**Work to complete**
Go to the line holding "ного времени на льду (чуть меньше 23" in the entries below and write out exactly every line down to and including the line holding "llevar a las".

[Items from a data source]
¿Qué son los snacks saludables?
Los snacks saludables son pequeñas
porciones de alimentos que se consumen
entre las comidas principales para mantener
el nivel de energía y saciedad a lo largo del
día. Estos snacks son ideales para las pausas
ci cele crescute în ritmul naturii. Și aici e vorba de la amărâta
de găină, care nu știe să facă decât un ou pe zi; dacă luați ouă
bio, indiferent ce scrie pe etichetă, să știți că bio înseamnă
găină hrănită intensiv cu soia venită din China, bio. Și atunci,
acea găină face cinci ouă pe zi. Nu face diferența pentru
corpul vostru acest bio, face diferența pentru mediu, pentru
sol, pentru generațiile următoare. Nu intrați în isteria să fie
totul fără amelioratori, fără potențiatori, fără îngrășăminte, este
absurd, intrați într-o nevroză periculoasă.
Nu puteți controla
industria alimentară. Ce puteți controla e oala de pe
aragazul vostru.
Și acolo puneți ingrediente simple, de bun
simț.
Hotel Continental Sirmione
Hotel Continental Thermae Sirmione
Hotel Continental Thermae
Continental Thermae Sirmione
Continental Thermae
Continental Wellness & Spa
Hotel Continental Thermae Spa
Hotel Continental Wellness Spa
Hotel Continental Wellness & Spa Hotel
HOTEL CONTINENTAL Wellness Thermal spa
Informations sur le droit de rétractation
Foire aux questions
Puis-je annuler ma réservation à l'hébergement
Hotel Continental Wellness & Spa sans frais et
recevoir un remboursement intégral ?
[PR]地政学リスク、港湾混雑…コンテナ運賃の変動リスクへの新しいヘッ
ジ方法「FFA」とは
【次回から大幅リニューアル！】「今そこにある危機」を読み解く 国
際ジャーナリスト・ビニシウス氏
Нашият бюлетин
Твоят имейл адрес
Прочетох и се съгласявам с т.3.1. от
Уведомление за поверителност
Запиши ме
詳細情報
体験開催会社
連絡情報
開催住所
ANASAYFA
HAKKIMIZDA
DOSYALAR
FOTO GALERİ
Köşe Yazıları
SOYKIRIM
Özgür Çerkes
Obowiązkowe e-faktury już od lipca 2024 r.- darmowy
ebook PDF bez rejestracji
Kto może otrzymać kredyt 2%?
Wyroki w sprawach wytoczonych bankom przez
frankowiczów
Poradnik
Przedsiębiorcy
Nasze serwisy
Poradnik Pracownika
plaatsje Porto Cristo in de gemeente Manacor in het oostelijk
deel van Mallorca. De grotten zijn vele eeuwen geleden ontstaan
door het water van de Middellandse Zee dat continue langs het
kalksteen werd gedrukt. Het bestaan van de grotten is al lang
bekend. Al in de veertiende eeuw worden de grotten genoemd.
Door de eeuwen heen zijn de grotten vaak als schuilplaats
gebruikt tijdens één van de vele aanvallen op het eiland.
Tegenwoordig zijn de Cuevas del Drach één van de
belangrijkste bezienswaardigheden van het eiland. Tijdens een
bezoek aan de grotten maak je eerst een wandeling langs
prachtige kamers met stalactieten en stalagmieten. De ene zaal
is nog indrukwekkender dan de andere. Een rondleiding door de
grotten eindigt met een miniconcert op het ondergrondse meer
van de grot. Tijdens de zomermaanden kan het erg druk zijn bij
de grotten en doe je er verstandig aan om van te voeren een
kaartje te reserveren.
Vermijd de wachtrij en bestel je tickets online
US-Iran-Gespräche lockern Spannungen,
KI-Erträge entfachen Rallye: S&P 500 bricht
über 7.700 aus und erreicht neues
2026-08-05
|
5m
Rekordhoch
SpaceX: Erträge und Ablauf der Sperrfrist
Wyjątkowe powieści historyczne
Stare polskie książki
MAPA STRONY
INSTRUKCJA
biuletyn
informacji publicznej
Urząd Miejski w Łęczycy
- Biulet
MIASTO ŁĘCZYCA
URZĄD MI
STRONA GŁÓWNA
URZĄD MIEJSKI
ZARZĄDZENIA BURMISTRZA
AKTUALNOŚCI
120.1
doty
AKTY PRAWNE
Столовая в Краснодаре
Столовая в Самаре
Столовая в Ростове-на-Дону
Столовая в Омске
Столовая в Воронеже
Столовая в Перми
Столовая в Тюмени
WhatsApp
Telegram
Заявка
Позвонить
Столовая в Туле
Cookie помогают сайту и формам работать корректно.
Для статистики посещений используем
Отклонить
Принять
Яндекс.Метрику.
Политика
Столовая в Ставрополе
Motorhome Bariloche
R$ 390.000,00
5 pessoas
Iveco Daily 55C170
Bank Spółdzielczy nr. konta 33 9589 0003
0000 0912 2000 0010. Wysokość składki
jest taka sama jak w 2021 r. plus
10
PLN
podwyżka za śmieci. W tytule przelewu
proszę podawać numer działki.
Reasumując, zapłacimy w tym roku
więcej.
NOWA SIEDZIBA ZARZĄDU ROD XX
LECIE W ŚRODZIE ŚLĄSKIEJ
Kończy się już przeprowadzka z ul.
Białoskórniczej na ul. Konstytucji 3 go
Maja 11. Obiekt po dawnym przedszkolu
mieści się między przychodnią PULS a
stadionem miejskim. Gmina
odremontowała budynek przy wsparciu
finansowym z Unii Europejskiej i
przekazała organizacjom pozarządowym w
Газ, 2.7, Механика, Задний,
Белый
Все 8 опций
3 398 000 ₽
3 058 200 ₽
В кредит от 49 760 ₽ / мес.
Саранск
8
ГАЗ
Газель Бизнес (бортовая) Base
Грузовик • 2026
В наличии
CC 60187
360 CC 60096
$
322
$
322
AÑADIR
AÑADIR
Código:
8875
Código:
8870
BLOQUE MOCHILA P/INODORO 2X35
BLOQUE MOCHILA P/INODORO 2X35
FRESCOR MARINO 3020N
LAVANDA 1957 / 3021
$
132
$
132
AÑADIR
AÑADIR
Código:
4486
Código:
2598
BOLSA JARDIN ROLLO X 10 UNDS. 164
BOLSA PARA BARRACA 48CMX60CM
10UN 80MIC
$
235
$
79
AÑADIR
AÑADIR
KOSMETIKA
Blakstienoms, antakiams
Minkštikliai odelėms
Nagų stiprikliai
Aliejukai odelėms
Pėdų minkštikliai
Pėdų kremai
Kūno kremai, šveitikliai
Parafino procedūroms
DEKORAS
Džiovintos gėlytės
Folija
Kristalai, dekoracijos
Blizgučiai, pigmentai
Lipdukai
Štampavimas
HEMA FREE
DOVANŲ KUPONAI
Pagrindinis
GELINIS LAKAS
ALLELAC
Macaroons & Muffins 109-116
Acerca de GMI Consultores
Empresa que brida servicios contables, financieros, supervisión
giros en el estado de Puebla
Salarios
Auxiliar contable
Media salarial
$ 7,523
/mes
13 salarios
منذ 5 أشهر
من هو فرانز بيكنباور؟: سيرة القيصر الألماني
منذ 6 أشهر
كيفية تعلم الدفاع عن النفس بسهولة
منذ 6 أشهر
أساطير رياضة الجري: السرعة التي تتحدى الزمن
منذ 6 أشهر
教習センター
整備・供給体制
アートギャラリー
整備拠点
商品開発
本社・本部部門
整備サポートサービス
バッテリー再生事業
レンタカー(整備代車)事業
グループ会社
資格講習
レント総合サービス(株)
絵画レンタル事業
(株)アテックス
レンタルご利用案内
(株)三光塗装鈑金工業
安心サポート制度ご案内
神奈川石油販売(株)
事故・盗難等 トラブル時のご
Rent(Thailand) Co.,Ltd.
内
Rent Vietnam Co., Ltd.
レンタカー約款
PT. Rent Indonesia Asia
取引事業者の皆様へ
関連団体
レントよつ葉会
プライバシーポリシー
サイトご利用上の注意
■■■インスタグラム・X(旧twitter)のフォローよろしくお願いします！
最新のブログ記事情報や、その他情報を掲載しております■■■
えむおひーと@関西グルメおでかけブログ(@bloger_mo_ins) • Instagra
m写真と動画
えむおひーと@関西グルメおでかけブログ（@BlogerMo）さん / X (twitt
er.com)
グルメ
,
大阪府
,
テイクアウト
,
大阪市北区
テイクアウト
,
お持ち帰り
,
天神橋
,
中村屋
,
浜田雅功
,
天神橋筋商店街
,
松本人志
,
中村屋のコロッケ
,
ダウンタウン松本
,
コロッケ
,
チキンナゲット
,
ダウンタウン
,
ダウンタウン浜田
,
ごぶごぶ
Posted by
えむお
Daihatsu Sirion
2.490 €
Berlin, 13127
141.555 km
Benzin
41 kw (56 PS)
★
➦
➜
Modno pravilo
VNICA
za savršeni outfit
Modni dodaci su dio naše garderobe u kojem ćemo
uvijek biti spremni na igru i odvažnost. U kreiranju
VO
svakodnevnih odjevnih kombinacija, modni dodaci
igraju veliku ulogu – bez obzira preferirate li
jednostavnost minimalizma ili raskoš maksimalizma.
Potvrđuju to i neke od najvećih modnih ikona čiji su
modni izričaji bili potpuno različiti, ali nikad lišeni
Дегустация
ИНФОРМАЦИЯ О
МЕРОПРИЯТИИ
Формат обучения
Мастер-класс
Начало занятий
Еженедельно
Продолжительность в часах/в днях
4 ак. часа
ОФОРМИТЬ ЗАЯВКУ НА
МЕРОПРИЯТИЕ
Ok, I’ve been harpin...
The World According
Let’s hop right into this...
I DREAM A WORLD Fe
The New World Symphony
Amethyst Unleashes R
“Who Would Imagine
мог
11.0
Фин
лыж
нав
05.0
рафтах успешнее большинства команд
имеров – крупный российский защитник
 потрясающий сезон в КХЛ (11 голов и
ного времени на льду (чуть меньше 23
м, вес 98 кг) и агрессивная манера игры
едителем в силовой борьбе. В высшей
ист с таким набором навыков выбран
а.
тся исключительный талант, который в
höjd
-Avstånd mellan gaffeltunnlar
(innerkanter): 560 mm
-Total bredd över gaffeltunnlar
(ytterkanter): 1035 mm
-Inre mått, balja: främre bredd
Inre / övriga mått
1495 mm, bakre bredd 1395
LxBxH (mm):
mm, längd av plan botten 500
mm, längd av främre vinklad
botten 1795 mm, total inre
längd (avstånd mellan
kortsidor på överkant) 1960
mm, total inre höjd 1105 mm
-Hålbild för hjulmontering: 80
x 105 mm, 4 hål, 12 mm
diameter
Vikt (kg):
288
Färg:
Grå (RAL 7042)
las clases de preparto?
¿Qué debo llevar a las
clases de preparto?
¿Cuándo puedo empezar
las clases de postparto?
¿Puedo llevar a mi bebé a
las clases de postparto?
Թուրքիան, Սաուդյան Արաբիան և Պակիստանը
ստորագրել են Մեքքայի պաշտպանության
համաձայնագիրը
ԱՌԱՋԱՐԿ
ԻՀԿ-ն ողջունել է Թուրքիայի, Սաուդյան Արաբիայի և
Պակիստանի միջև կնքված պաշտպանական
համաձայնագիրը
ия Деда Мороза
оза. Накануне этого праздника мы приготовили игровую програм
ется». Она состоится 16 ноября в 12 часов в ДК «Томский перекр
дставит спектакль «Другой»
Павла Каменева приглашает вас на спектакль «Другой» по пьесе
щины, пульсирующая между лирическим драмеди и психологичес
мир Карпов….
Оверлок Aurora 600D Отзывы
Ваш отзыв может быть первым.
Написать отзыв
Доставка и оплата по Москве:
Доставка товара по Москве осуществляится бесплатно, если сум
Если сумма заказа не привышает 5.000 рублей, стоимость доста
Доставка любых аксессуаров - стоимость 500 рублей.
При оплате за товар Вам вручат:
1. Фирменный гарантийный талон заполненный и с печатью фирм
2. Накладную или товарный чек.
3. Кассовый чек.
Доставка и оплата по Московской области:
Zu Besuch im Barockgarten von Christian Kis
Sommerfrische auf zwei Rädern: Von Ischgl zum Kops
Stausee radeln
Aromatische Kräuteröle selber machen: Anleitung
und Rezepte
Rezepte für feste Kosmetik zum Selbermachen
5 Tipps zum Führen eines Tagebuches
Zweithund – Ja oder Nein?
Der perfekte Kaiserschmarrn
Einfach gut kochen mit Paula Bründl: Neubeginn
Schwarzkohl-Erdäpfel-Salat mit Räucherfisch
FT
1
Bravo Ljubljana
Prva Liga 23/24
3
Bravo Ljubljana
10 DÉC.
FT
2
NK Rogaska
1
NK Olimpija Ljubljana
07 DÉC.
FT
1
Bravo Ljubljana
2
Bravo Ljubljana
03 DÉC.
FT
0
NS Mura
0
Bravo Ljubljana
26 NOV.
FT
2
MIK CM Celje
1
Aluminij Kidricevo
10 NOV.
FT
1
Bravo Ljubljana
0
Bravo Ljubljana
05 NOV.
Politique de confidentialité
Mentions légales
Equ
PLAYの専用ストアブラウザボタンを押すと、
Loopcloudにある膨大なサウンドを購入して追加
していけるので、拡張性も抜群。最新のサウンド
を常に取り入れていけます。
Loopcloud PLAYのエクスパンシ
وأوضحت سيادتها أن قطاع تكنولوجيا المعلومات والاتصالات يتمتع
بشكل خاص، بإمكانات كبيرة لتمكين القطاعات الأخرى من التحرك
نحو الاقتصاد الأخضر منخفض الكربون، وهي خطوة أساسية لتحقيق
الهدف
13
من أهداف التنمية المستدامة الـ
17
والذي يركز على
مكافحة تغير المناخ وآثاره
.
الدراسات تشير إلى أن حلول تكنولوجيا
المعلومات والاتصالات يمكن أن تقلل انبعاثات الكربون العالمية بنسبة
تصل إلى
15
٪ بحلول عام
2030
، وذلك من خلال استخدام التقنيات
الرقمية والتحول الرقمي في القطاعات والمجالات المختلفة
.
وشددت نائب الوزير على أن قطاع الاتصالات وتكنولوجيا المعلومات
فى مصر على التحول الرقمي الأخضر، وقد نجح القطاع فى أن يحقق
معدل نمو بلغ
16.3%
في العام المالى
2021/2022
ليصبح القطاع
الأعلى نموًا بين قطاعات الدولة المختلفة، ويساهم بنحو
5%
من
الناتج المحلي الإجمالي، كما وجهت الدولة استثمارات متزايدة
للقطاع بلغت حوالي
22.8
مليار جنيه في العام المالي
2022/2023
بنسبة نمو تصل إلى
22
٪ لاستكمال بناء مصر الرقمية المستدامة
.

**Result**
ного времени на льду (чуть меньше 23
м, вес 98 кг) и агрессивная манера игры
едителем в силовой борьбе. В высшей
ист с таким набором навыков выбран
а.
тся исключительный талант, который в
höjd
-Avstånd mellan gaffeltunnlar
(innerkanter): 560 mm
-Total bredd över gaffeltunnlar
(ytterkanter): 1035 mm
-Inre mått, balja: främre bredd
Inre / övriga mått
1495 mm, bakre bredd 1395
LxBxH (mm):
mm, längd av plan botten 500
mm, längd av främre vinklad
botten 1795 mm, total inre
längd (avstånd mellan
kortsidor på överkant) 1960
mm, total inre höjd 1105 mm
-Hålbild för hjulmontering: 80
x 105 mm, 4 hål, 12 mm
diameter
Vikt (kg):
288
Färg:
Grå (RAL 7042)
las clases de preparto?
¿Qué debo llevar a las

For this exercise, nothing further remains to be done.